The National School Walkout to demand gun control laws following the Parkland, FL shooting is only one of many issues students are rising up against. The election of Donald Trump and conservatives backed by the NRA, fundamentalist religious groups, the KOCH's, etc., gave Republicans full control of the executive and both legislative branches of the U.S. government so there is no compromise. One party rule has resulted in deep budget cuts to education and its institutions, increasing civil rights inequities, and environmental deregulation with more in the works.

The determination to fight conservative extremism has brought about an insurgence of grassroots advocacy at the state and national level by high school and college students. Teachers, women's groups, and other organizations are falling in behind them.

With the mainstream media and the public primarily focused on Trump and infighting between Conservatives and Liberals, as well as within their separate parties, only minimal attention has been given to the growing grassroots advocacy going on across the country. The Education Opportunity Network named the Youth Empower branch of the Women's March organization as having organized the National School Walkout to protest gun violence. The majority of Americans only knew that it was in response to the Parkland, FL school shooting that culminated in the deaths of a coach, two teachers, and fourteen students.

Bucking the system

Students who are old enough to vote or will turn eighteen in time to vote in the November midterm elections are coming together as a united front to fight the system they feel is abandoning mainstream America. Student and teacher activism related to other issues is also spreading from state to state. The recent West Virginia teacher strike is one example.

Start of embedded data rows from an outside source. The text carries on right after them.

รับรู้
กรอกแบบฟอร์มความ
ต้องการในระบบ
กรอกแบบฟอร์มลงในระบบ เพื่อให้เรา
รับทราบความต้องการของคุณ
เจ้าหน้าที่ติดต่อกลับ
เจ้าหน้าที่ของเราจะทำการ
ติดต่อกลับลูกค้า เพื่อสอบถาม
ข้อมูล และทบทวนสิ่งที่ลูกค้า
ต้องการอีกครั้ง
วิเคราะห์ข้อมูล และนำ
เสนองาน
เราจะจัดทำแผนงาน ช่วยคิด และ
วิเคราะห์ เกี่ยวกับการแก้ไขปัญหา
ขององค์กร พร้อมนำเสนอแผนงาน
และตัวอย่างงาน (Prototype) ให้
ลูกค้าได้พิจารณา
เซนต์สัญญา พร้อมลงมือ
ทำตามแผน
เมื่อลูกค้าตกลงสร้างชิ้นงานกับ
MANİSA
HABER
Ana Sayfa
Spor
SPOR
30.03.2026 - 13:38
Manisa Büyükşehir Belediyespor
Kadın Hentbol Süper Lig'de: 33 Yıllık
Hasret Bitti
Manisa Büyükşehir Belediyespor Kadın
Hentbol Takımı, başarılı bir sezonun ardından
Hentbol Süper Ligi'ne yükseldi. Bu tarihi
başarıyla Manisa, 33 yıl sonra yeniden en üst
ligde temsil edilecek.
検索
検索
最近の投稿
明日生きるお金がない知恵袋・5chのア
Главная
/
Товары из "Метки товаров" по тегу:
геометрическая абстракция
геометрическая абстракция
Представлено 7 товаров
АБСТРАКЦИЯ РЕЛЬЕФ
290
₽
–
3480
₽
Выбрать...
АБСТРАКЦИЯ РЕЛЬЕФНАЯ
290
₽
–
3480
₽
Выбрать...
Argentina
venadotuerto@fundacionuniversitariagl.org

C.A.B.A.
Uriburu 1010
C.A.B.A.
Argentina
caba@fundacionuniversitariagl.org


Teachers and public employees in the right to work state, in defiance of the state law ending collective bargaining, shut down all schools across the state with backing from students. As cited by Our Future's Organization nearly 20,000 teachers and 13,000 school service personnel in all 55 counties walked off the job and kept schools closed for nine days.

School boards and administrators, in a show of solidarity, took no action to end the walkout. Refusing to return until their demands were met, state lawmakers had no choice but to cave in to demands.

Oklahoma, another right to work state, is slated to do the same on April 2nd. Driven by public advocacy groups and other education organizations, other states are following West Virginia's lead. Arizona advocates are pushing for a strike over college student loans and the cost of a college education, school resource cuts, and poor teacher pay. And Kentucky teachers are up in arms over state cuts to their health insurance and other benefits.

Social media and advocacy

Using the internet and social media sites as tools, high school and college students are rallying other youth and adults who share the same values to join their national movement to fight Republican extremism.

The targets are politicians and lawmakers, and extreme right-wing groups behind the weakening of civil rights and constitutional protections, and the deregulation of environmental protections in the name of corporate greed and political posturing. Much of the current anger is also being levied against Republicans kowtowing to the NRA push to arm teachers with guns, as well. Trump's executive orders and Republican legislation on voting rights, women's reproductive rights, DACA, and the privatization of education are also mobilizing America's youth and the adults who support them. They include Moderates in both parties, Democrats, Liberals, Progressives, and Independents. And the message is being heard loud and clear.